Throughout the experience the group gets to hear the Gospel need proclaim several times and then observes several different Gospel proclamations specifically applied to a unique person and situation. At the end of the night, the group will have grown in their ability to express their Gospel need, listen for the Gospel need in another's life, proclaim the Gospel contextually into that person's life and situation AND listen to other people proclaim it as well.
When you do this, take some time to write about your experience on the MC Leaders group on The City
5. Regularly ask, “How does the Gospel address this?” and, “What about the Gospel are you not believing?”
Whenever life challenges or difficulties come up in the group’s conversation, instead of giving quick advice, ask, “How does the Gospel address this?” Train your group to regularly ask how Who Jesus Is and What He Has Done shapes how we handle the stuff of life. A couple of things will happen if you do this regularly: 1) You will teach the group that the Gospel really can and does address everything in life; 2) The group will become much more fluent in Gospel conversations the more they have them; and 3) You will learn over time if they are coming to know and believe the Gospel fully.
What are some of the key issues that immediately come to your mind that seem to surface regularly in your group? How would you address them with the Gospel?
6. Slow Down to Identify Idols and Compare to Jesus
As the group gathers, listen closely to the conversations and the stories. Listen for what they are ultimately putting their trust in – ask, “What idol/god are they putting their trust in? “Sometimes the best way to identify the idols of the heart is by calling people to ministry and mission. Idols become easiest to see when we are calling people to be faithful to Jesus’ mission. Listen for the excuses or reasons for not being willing or able to obey – fear, insecurities, selfishness, pride, approval of man issues, worship of children, family or work, etc…
Then, as you or the group becomes aware of the people or things that have become idols or “little gods” take the time to compare them to Jesus, showing Jesus to be the “better”; the resolution to what they are seeking elsewhere; the opposite of what they are experiencing; or the deeper reality of what they are searching for.

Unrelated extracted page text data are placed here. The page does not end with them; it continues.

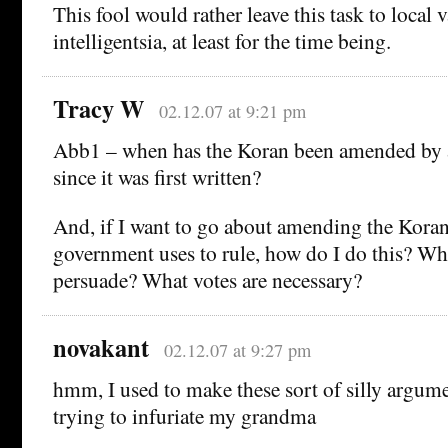
This fool would rather leave this task to local
intelligentsia, at least for the time being.
Tracy W
02.12.07 at 9:21 pm
Abb1 – when has the Koran been amended by 
since it was first written?
And, if I want to go about amending the Koran
government uses to rule, how do I do this? Wh
persuade? What votes are necessary?
novakant
02.12.07 at 9:27 pm
hmm, I used to make these sort of silly argum
trying to infuriate my grandma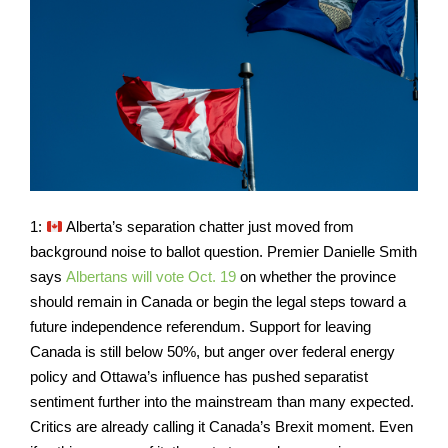
1:
Alberta’s separation chatter just moved from
background noise to ballot question. Premier Danielle Smith
says
Albertans will vote Oct. 19
on whether the province
should remain in Canada or begin the legal steps toward a
future independence referendum. Support for leaving
Canada is still below 50%, but anger over federal energy
policy and Ottawa’s influence has pushed separatist
sentiment further into the mainstream than many expected.
Critics are already calling it Canada’s Brexit moment. Even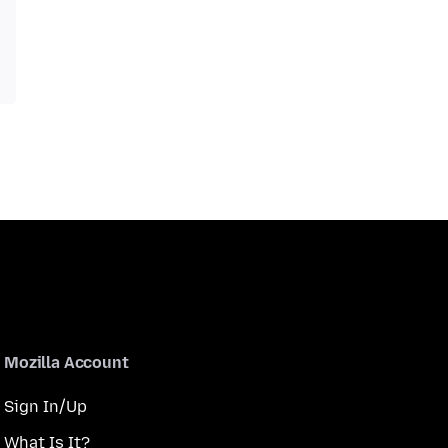
Mozilla Account
Sign In/Up
What Is It?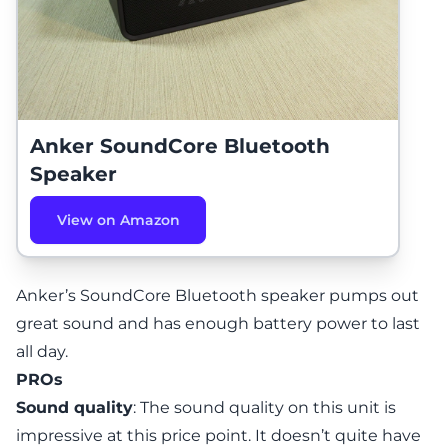
Anker SoundCore Bluetooth
Speaker
View on Amazon
Anker’s SoundCore Bluetooth speaker
pumps out
great sound and has enough battery power to last
all day.
PROs
Sound quality
: The sound quality on this unit is
impressive at this price point. It doesn’t quite have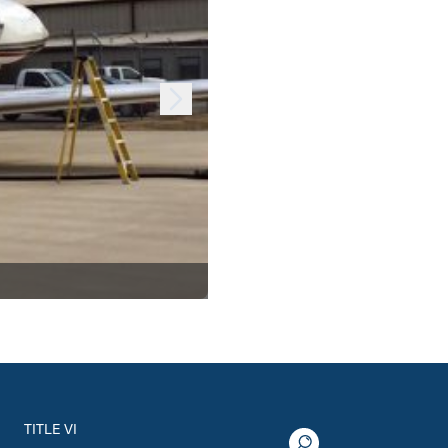
TITLE VI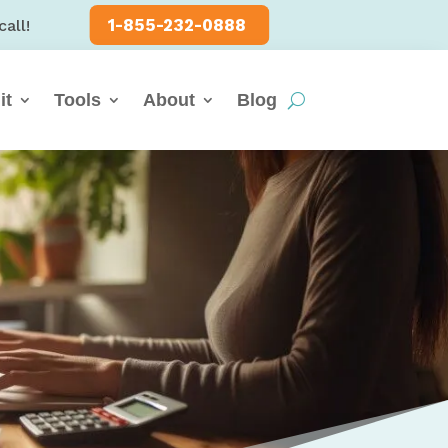
1-855-232-0888
call!
it
Tools
About
Blog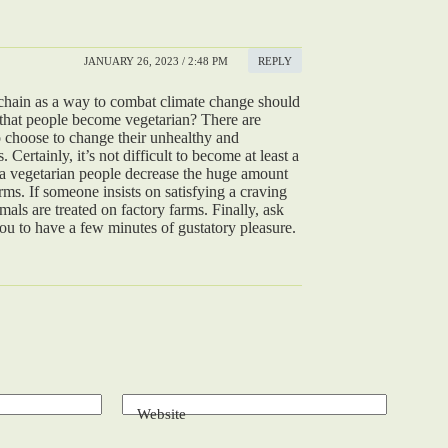
JANUARY 26, 2023 / 2:48 PM
REPLY
chain as a way to combat climate change should
hat people become vegetarian? There are
 choose to change their unhealthy and
Certainly, it’s not difficult to become at least a
 a vegetarian people decrease the huge amount
rms. If someone insists on satisfying a craving
mals are treated on factory farms. Finally, ask
 you to have a few minutes of gustatory pleasure.
Website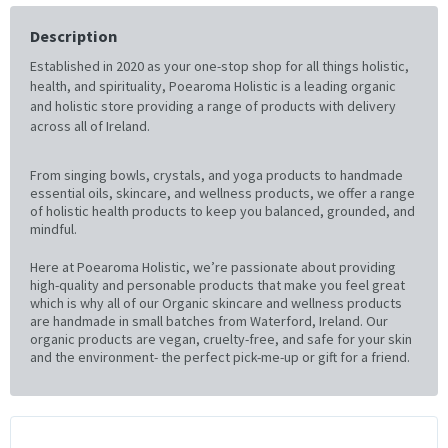
Description
Established in 2020 as your one-stop shop for all things holistic,
health, and spirituality, Poearoma Holistic is a leading organic
and holistic store providing a range of products with delivery
across all of Ireland.
From singing bowls, crystals, and yoga products to handmade
essential oils, skincare, and wellness products, we offer a range
of holistic health products to keep you balanced, grounded, and
mindful.
Here at Poearoma Holistic, we’re passionate about providing
high-quality and personable products that make you feel great
which is why all of our Organic skincare and wellness products
are handmade in small batches from Waterford, Ireland. Our
organic products are vegan, cruelty-free, and safe for your skin
and the environment- the perfect pick-me-up or gift for a friend.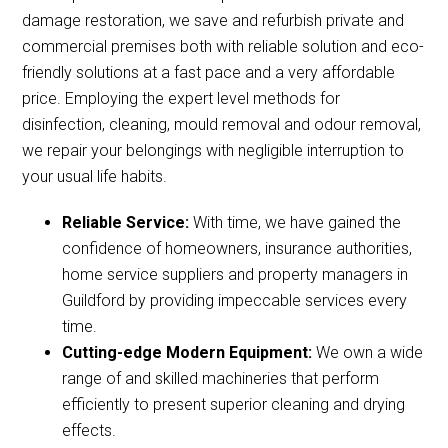
damage restoration, we save and refurbish private and
commercial premises both with reliable solution and eco-
friendly solutions at a fast pace and a very affordable
price. Employing the expert level methods for
disinfection, cleaning, mould removal and odour removal,
we repair your belongings with negligible interruption to
your usual life habits.
Reliable Service:
With time, we have gained the
confidence of homeowners, insurance authorities,
home service suppliers and property managers in
Guildford by providing impeccable services every
time.
Cutting-edge Modern Equipment:
We own a wide
range of and skilled machineries that perform
efficiently to present superior cleaning and drying
effects.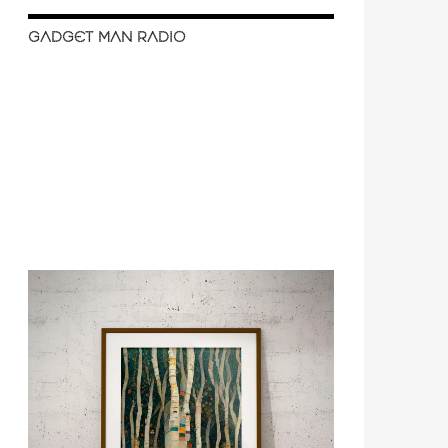
GADGET MAN RADIO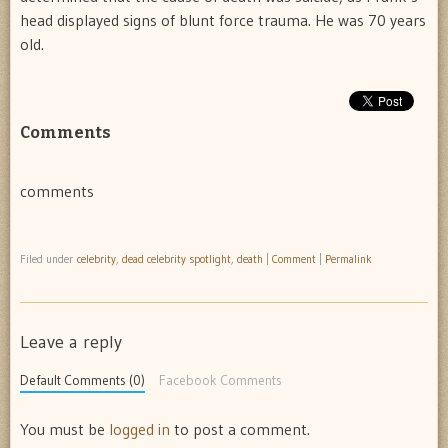
head displayed signs of blunt force trauma. He was 70 years
old.
Comments
comments
Filed under
celebrity
,
dead celebrity spotlight
,
death
|
Comment
|
Permalink
Leave a reply
Default Comments (0)
Facebook Comments
You must be
logged in
to post a comment.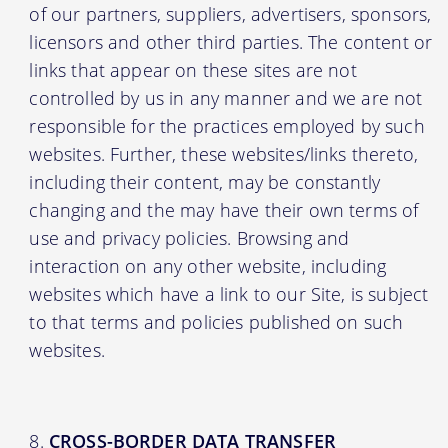
of our partners, suppliers, advertisers, sponsors,
licensors and other third parties. The content or
links that appear on these sites are not
controlled by us in any manner and we are not
responsible for the practices employed by such
websites. Further, these websites/links thereto,
including their content, may be constantly
changing and the may have their own terms of
use and privacy policies. Browsing and
interaction on any other website, including
websites which have a link to our Site, is subject
to that terms and policies published on such
websites.
CROSS-BORDER DATA TRANSFER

What are some of the obvious “idols” in your group? How would you show that Jesus is the “better”?
7. Identify Key Descriptions of Jesus’ Work and Display them on Mission
Take some time to talk through what is true of Jesus in the Gospel (i.e. Advocate, Mediator, Sacrificial Offering, etc…) and then discuss how the group might display this truth about Jesus in the midst of the missionary context, being prepared to share how this work is really a result and picture of what Jesus has done and is doing.
In light of the missional context you have been sent to, what key descriptors of Jesus’ identity and work if displayed would be Good News? How would you share the Gospel through that?
Assignment: Pick 3 of the 7 suggestions to try. Do the written work connected to them and plan to implement them in your group in the next 2 months. Turn your written work in to your Coach.